The acting in Mother Tongue is flawless. Gizzi is gifted with a naturally comedic face against which Foxton plays the perfect (not straight) ‘straight’ person, shouldering the bulk of the dramatic arc with ease. Hunter as ‘Brian’ is an absolute gem, in an endearing performance that is the perfect combination of physical comedy and character nuance. The production values of the film are Herculean. Every element of the film, from the cinematography to the sound design and original score does not disappoint. The special effects are innovatively and expertly rendered until perhaps right at the end when we see the not quite convincingly terrifying ‘infant terrible’ homunculus. Yet, given the resolutely indie roots of this Central Coast production team, this is thoroughly forgivable.

It is in the screenplay, however, that this tale takes on Promethean proportions. As we descend into the hell of impending parenthood with our queer protagonists, we soon realise that Mother Tongue is a horror comedy that is more divine than mundane.
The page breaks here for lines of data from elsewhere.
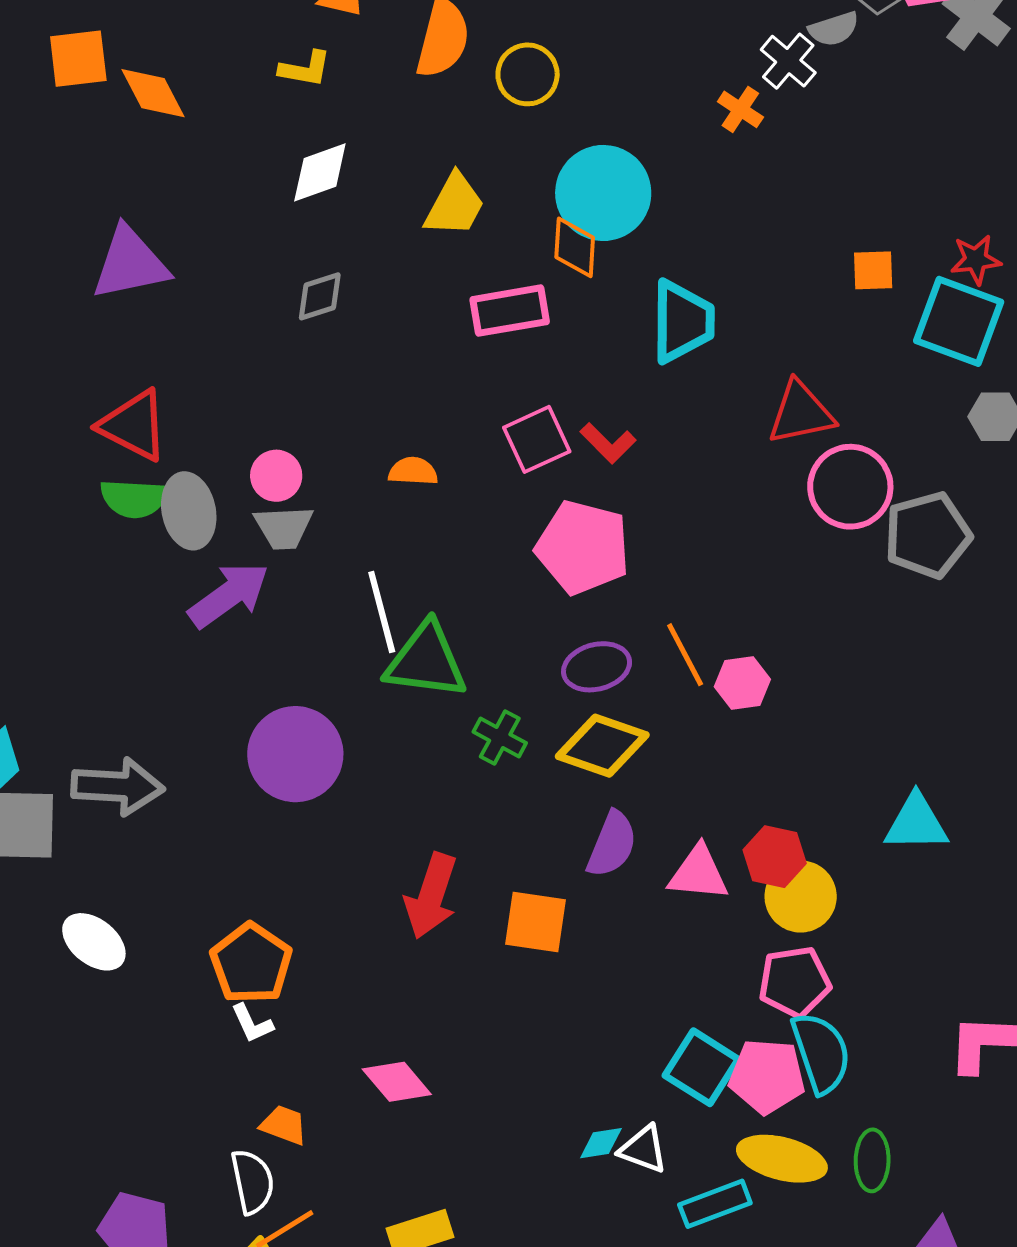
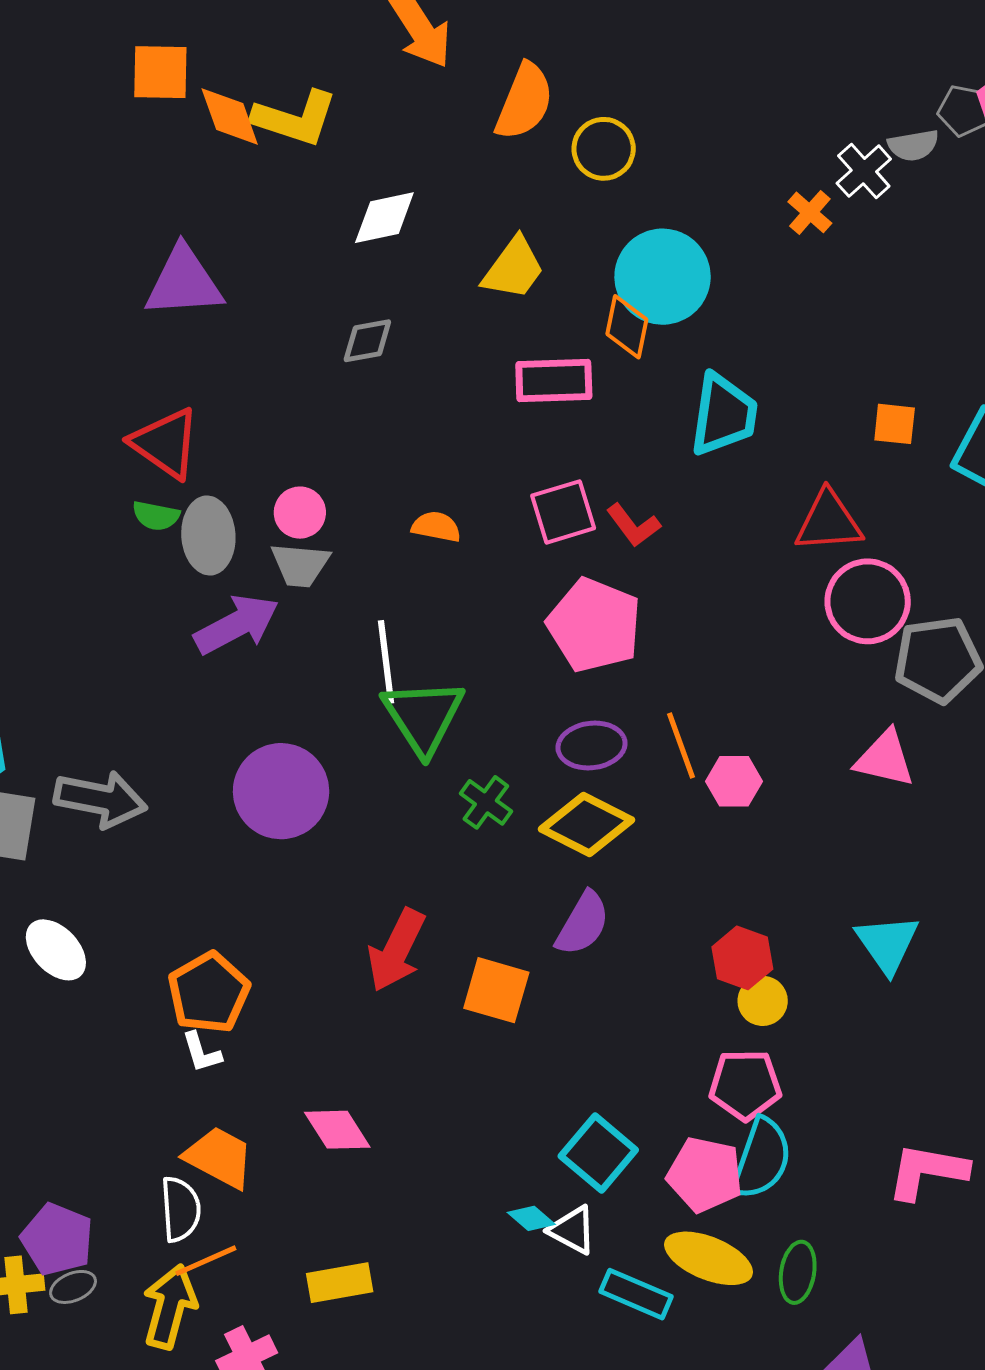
yellow L-shape: (305, 69) -> (295, 118), moved, size x1.6
orange square: (873, 270) -> (895, 424), moved
green semicircle: (134, 498) -> (156, 516), size x0.7
green triangle: (426, 661) -> (423, 716), turned 42
cyan triangle: (916, 823) -> (887, 944), turned 48
pink triangle: (698, 873) -> (885, 759), moved
yellow circle: (801, 896) -> (763, 1001), size x0.7
cyan semicircle: (821, 1053) -> (762, 1159), turned 30
cyan square: (702, 1067) -> (598, 1153), moved
orange trapezoid: (284, 1125) -> (219, 1157), size x1.5
cyan diamond: (601, 1143) -> (531, 1218), turned 42
cyan rectangle: (715, 1204) -> (636, 1294), turned 36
The childless pair are on a quest no less epic than anything Homer or King Arthur embarked upon. Likewise, the ‘be careful what you wish for, you may just get it’ consequences of their dark path recall the classic morality tales of old. To be sure, the girls get what they want but they turn on each other to get it, and the film ends with a wickedly funny allegory of the blood-sucking sacrifice of parenting.
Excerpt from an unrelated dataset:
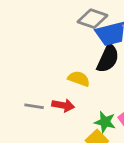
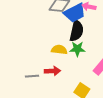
green star: (105, 122) -> (77, 49), moved

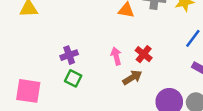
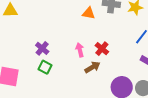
purple cross: (69, 55) -> (42, 48), turned -32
This is how Mother Tongue becomes far more than the simple comedy horror it pretends to be. In the vein of Margaret Atwood, screenwriter Foxton weaves a classic morality tale told in the mythic structure which draws upon the genre of horror. Likewise, in the fashion of Voltaire, she uses comedy as a critique of toxic societal norms, as seen today in the work of Yorgos Lanthimos. It is this potent brew of complex thematic concerns and clever genre play, that lifts Mother Tongue from the primordial soup of the mundane to become a divinely ‘elevated’ horror.

Why is all this ‘genre-defiance’ so desirable, you ask? It is because screenwriters are the arch manipulators. They toy with you. They use horror conventions to strike at your base emotions and primal fears and comedy to disarm you and subtly castigate society while they’re at it. They use mythic story structures to engage you in the narrative and root for their protagonists and morality tales to tease out the ethos of the story for you to ponder and debate when you leave the theatre. So, the question is, when it comes to the dark arts who is the true conjurer here, ‘Brian’, or the fiendishly clever literary brain behind him, Amelia Foxton?